Arguably, trying to scale everything to the whole planet is the root cause of most of these problems. So "that won't scale to the whole planet" might, in the long view, be a feature and not a bug.
Right. If your use case for the internet is exerting influence over people who don't trust you, then it's past time that we shut you down anyhow.
For everyone else, this transition will not be a big deal (although your friends may ask you to occasionally spend a few cycles maintaining your part of a web of trust, because your bad decisions might affect them more than they currently do).
Web Attestation, cryptography to the rescue.
How? Watermark everything with a hash?
Feed bad data to heavy users. Instead of blocking, use poison.
Presumes you can distinguish the heavy users. If you knew who the heavy users were, you could just block them.
isn't the answer just rate limiting unauthenticated requests to a level that's reasonable/expected for a human?
An optimistic outcome would be that public content becomes fully peer-to-peer.
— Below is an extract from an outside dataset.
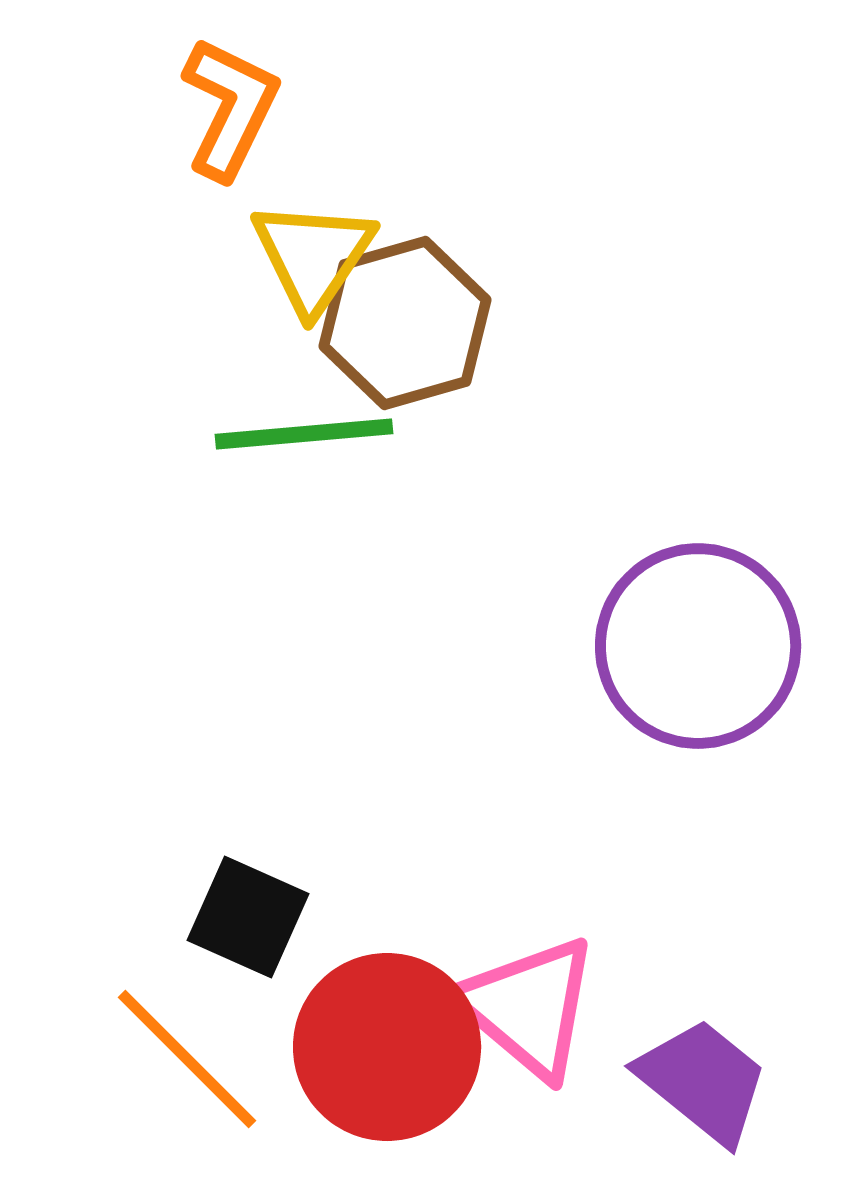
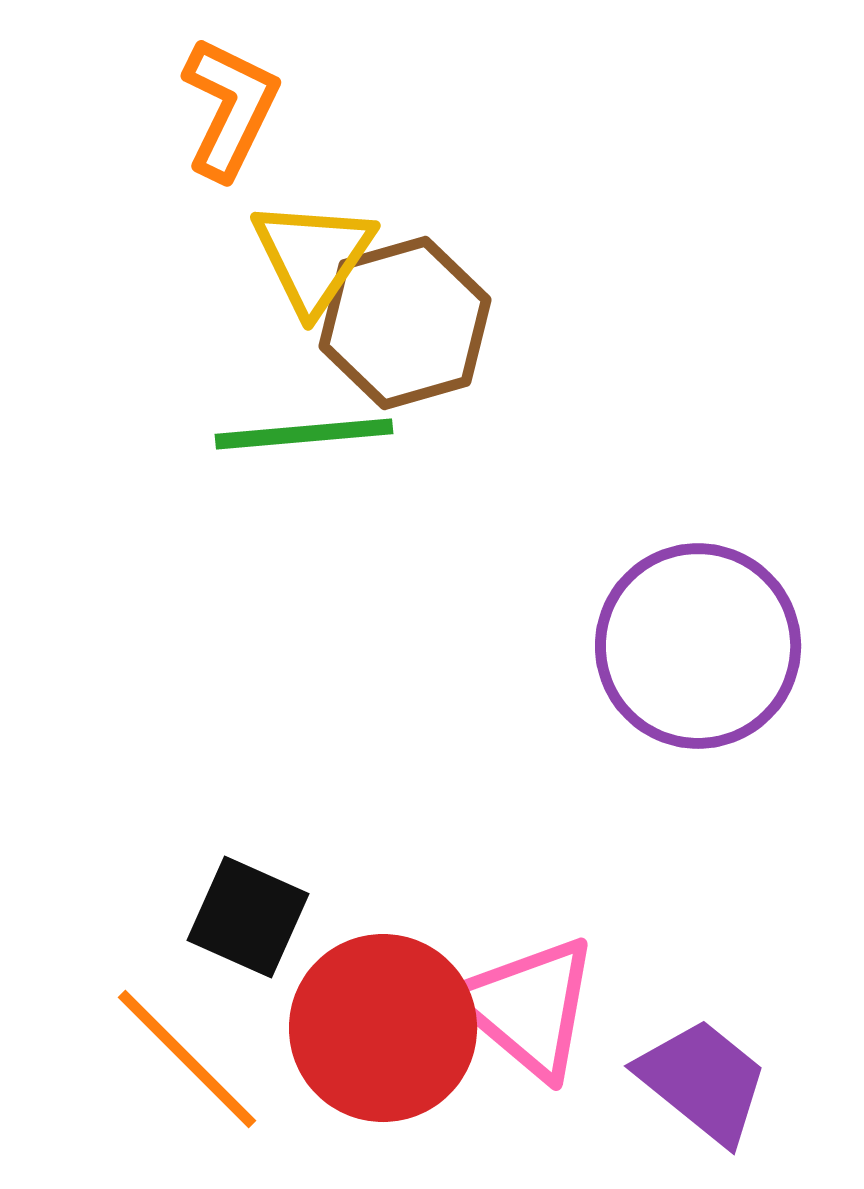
red circle: moved 4 px left, 19 px up
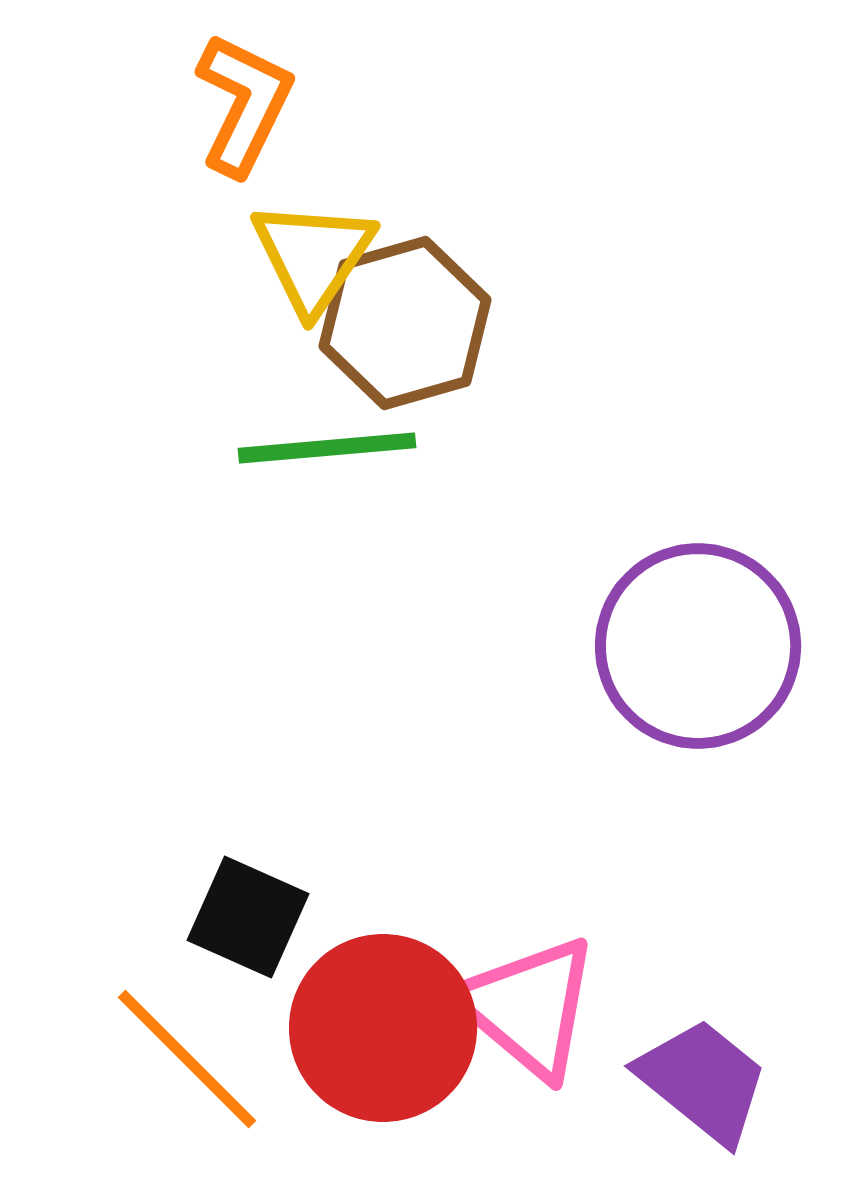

If you want to download an article, you must seed at least the same amount of bandwidth to serve another copy. You still have to deal with leechers, I guess.
We've had good success with
- Cloudflare Turnstile
- Rate Limiting (be careful here, as some of these scrapers use large numbers of IP addresses and User Agents)
lower max upload speed for certain IPs to 5kb/s
How long before companies start putting AI restrictions on new account creation simply because of the sheer amount of noise and storage issues associated with bot spam?
API-based interactions w/ Authentication.
Websites previously would have their own in-house API to freely deliver content to anyone who requests it.
Now, a website should be a simple interface for a user that communicates with an external API and display it. It's the user's responsibility to have access to the API.
Any information worth taking should be locked away by Authentication - which has become stupid simple using oAuth w/ major providers.
So these people trying to extract content by paying someone or using a paid service should rather use the API which packages it for them and is fairly priced.
Lastly, robots.txt should be enforced by law. There is no difference from stealing something from a store, and stealing content from a website.
AI (and greed) has killed the open freedoms of the Internet.